Linda's suggestion regarding a quarterly (or more frequently if needed) survey to assess the effectiveness of the recurring calls is critical. As well, you could have interactive questions throughout the call that assesses interest and value (as noted below).
As noted below, a recap of prior discussions, insights, etc... help the attendees to level set the discussion, feel good that they were listened to and understood, etc. It is critical that both the facilitator and scribe do 'not' create their own words or thoughts, they should scribe and recap verbatim or close to specific comments. This reassures understanding, helps attendees to recall discussion, as well provides value to attendee that their comments were valued.
Also, a key lesson, depending on size one scribe may not be able to capture everything, so you can even assign out the different agenda topics to folks, as well as having an overall scribe. This ensures that multiple people are actively listening and capturing.
Also the facilitator must scribe or capture key talking points, action items, and comments that can be recapped at the end of the call - if you are not using real time note taking and viewing (which is distracting to me personally).
Post meeting - recaps are key along with a copy of the audio for not only recall by attendees, but also for those who have not intended, as well as extended individuals who would benefit from the detail (and the members should be told that they should share it).

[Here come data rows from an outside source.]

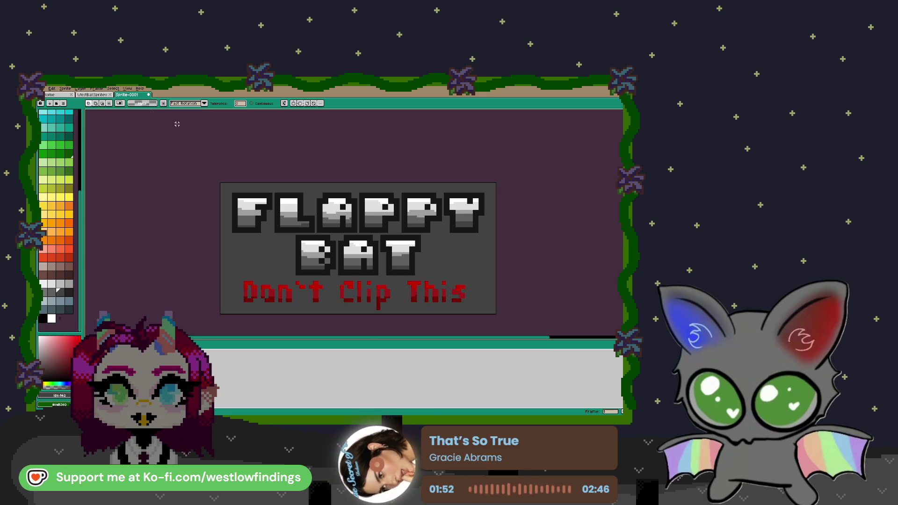
{"action": "left_click", "coordinate": [65, 88]}
{"action": "left_click", "coordinate": [78, 116]}
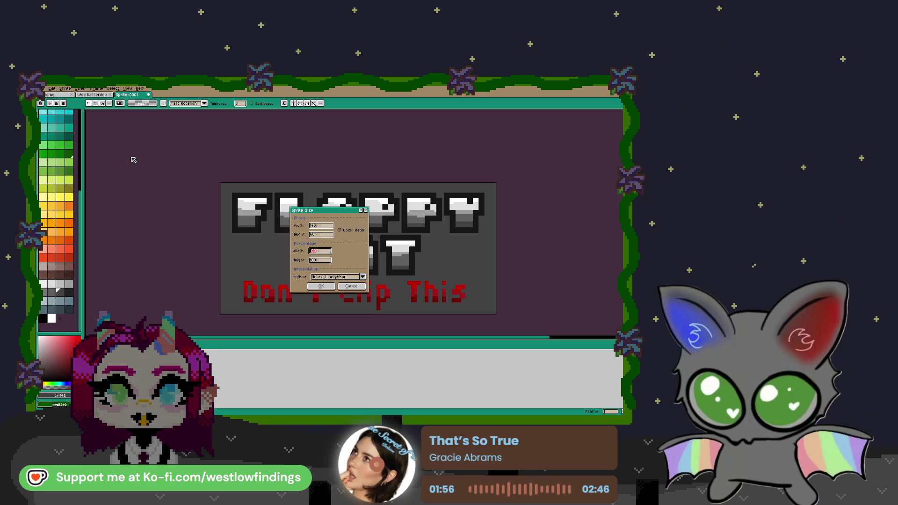
{"action": "key", "text": "Return"}
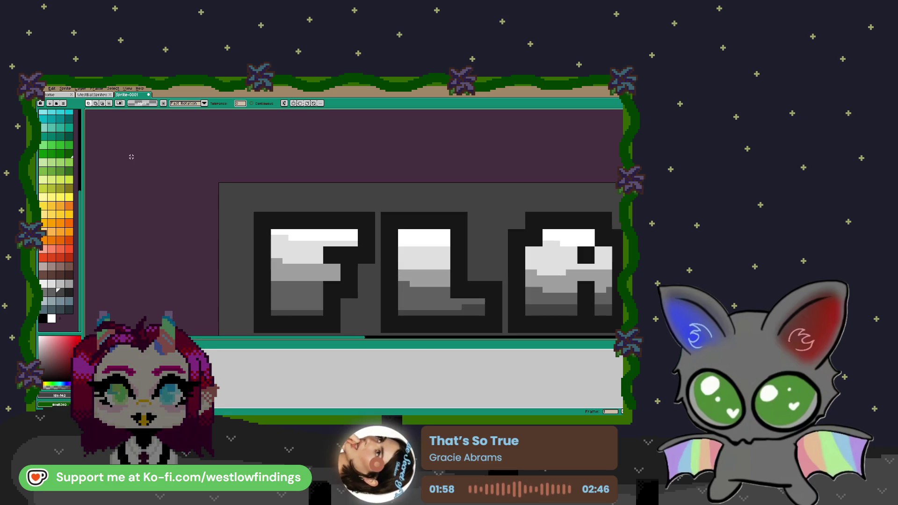
{"action": "scroll", "coordinate": [377, 265], "scroll_direction": "down", "scroll_amount": 4}
{"action": "scroll", "coordinate": [376, 265], "scroll_direction": "up", "scroll_amount": 5}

I often have a few, if not all, members of the call review the notes captured prior to distributing. This would depend on the size of the call, but I never send out notes that have not been reviewed by at least one other person. And as noted previously it is critical that at the end of the call the facilitator summarizes key talking points, issues, action items with owners/due dates), and next steps - this reinforces active listening, understanding and accountability to all.
On the technology points:
But, bottom line is, the overall best practice for knowledge sharing and collaboration is the Value of the Purpose (or agenda) for a Call (meeting, etc.). Your technologies will be blank, empty or silent if you do not have the topics that will get people actively contributing. So as Linda and Kate state, the human aspect of executing calls is critical.